Témoin du crime, il repose en cale-sèche dans le port de Copenhague : le Nautilus, sous-marin artisanal dans les entrailles duquel le Danois Peter Madsen est accusé d'avoir tué la Suédoise Kim Wall, sera au cœur du procès de l'inventeur qui s'ouvre jeudi à Copenhague. Douze journées d'audience sont prévues entre le 8 mars et le 25 avril pour tenter de comprendre comment est morte Kim Wall, journaliste suédoise indépendante montée à bord du submersible le 10 août 2017 avec son énigmatique créateur, Peter Madsen, qu'elle voulait interviewer.

Déterminer la cause de la mort. La personnalité du meurtrier présumé et de la victime, la scène du crime, le théâtre du drame ont valu à cette affaire en eaux troubles un retentissement mondial. Selon l'acte d'accusation, à l'intérieur du Nautilus, l'inventeur danois a infligé de multiples sévices à la jeune femme avant de la tuer, de découper son corps et d'en jeter les morceaux par dessus bord. Torse, tête, bras, jambe ont été retrouvés l'un après l'autre dans la baie de Køge, près de Copenhague. Les recherches entamées dès l'annonce de la disparition de la trentenaire en août se sont achevées en janvier. Elles ont également permis de retrouver les téléphones portables de la victime et de l'accusé. Si Madsen affirme que Kim Wall est morte à bord par accident, ni ses explications, changeantes, ni l'autopsie, n'ont permis de déterminer la cause de la mort : comment et pourquoi ? C'est tout l'enjeu du procès.

 

Un acte prémédité selon les enquêteurs. Les enquêteurs sont convaincus qu'il avait prémédité son acte en apportant à bord du sous-marin scie, couteau, tournevis affûté, sangles et colliers de serrage notamment. L'autopsie a révélé 14 plaies internes et externes au niveau du sexe de la victime, dues à un objet coupant et infligées alors qu'elle était encore vivante. L'accusation soutient que Peter Madsen a tué Kim Wall afin de satisfaire un fantasme sexuel, ce qu'il nie. Aucun mobile n'apparaît cependant clairement et l'avocate de l'inculpé, Betina Hald Engmark, ne s'exprime quasiment pas.

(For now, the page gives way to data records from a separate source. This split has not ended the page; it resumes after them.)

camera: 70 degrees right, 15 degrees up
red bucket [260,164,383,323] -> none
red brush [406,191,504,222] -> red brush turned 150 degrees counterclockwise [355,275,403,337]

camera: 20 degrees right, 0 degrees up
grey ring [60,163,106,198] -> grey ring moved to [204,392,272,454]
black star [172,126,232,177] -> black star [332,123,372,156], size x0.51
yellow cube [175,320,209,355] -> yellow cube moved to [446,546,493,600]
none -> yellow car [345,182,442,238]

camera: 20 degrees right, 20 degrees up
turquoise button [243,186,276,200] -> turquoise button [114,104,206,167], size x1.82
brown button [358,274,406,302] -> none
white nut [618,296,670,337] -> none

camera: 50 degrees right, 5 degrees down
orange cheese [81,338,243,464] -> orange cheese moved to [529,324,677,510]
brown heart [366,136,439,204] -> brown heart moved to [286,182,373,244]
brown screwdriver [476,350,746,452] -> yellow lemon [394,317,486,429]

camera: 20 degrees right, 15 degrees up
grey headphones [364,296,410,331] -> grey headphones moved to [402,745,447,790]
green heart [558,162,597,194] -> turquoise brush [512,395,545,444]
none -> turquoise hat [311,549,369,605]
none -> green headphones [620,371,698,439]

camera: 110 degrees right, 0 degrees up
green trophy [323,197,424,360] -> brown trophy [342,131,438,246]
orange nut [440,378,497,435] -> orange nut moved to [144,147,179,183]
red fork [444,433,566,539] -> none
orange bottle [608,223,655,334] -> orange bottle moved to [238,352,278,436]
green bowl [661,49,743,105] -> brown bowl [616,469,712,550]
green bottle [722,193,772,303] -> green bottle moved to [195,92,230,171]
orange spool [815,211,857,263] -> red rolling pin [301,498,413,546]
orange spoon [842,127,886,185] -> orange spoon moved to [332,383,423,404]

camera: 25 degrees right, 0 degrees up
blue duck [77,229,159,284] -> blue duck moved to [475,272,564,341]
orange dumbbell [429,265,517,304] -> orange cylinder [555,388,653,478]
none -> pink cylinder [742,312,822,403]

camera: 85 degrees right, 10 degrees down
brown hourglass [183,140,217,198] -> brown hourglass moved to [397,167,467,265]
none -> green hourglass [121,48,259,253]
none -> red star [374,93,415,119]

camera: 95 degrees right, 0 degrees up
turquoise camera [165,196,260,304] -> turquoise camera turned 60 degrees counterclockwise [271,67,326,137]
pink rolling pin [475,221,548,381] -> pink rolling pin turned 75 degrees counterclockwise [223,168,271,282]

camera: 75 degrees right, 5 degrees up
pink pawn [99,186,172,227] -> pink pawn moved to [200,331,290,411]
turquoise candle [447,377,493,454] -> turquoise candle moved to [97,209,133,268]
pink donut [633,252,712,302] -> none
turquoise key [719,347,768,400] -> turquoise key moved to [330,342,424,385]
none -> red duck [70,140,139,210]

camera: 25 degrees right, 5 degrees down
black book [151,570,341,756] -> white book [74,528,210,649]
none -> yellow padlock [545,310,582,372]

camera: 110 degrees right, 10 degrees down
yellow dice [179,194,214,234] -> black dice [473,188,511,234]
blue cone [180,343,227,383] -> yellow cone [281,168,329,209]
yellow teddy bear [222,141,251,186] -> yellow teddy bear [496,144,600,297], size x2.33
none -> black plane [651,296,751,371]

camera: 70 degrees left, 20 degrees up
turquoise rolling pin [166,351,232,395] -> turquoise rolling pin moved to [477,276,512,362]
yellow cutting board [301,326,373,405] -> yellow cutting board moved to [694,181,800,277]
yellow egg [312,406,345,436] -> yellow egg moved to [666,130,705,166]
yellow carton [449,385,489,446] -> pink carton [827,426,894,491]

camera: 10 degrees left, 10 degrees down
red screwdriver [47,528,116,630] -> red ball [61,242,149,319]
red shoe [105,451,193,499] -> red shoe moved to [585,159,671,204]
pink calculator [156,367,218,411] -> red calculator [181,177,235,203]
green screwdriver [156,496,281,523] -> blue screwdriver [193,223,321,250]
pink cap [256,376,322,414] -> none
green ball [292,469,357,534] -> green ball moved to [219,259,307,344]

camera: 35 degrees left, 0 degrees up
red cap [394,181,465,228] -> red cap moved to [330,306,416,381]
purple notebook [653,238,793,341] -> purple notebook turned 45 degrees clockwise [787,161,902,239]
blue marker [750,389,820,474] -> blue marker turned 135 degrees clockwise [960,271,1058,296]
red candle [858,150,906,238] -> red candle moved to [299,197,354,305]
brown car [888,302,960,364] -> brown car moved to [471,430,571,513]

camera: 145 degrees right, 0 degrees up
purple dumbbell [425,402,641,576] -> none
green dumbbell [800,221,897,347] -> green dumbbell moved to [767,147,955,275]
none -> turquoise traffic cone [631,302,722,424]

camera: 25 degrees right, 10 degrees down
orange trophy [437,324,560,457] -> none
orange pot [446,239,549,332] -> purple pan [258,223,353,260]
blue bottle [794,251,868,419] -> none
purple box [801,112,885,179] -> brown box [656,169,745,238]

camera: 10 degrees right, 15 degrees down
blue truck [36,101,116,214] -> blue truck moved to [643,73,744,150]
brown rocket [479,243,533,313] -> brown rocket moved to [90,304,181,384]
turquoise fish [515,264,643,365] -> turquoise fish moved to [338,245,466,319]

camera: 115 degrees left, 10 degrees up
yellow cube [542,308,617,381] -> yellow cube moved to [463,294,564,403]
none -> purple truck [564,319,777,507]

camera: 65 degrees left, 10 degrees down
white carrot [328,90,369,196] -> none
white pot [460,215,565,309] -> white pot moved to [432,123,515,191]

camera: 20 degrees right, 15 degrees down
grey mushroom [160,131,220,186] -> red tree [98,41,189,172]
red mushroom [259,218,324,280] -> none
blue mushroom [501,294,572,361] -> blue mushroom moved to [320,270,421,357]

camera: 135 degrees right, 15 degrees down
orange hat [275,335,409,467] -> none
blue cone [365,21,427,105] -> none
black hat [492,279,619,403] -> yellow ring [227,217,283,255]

Un homme capable de violences. Auteur et témoin unique des faits, seul Madsen peut répondre aux questions que se posent les proches de Kim Wall. "Un homme créatif décalé, anti-establishment, qui a construit son propre sous-marin et ses propres fusées, et qui s'est avéré avoir un côté complètement obscur", commente Frank Hvilsom, qui suit les affaires criminelles pour le quotidien de référence Politiken. Ceux qui l'ont connu le décrivent en homme autoritaire, imprévisible, capable des plus violents emportements.

Kim Wall, une brillante journaliste. Brillante journaliste, Kim Wall avait elle exercé sur tous les continents et collaboré avec The Guardian et le New York Times. Elle était fascinée par les destins singuliers et souhaitait faire le portrait de Madsen, 47 ans. "Elle a fait des choses intéressantes sur la Chine, elle est allée en Ouganda, en Corée du Nord, elle pouvait vraiment donner vie aux personnes dont elle racontait les histoires", a témoigné l'une de ses collègues au South China Morning Post, un quotidien de Hong Kong. Le 10 août, à quelques jours de son départ pour la Chine, où elle devait s'installer avec son compagnon danois, elle avait quitté la fête qu'ils organisaient avant leur départ pour réaliser l'interview. Montée à bord du sous-marin vers 19h, elle avait pris la mer avec l'inventeur et n'était jamais revenue.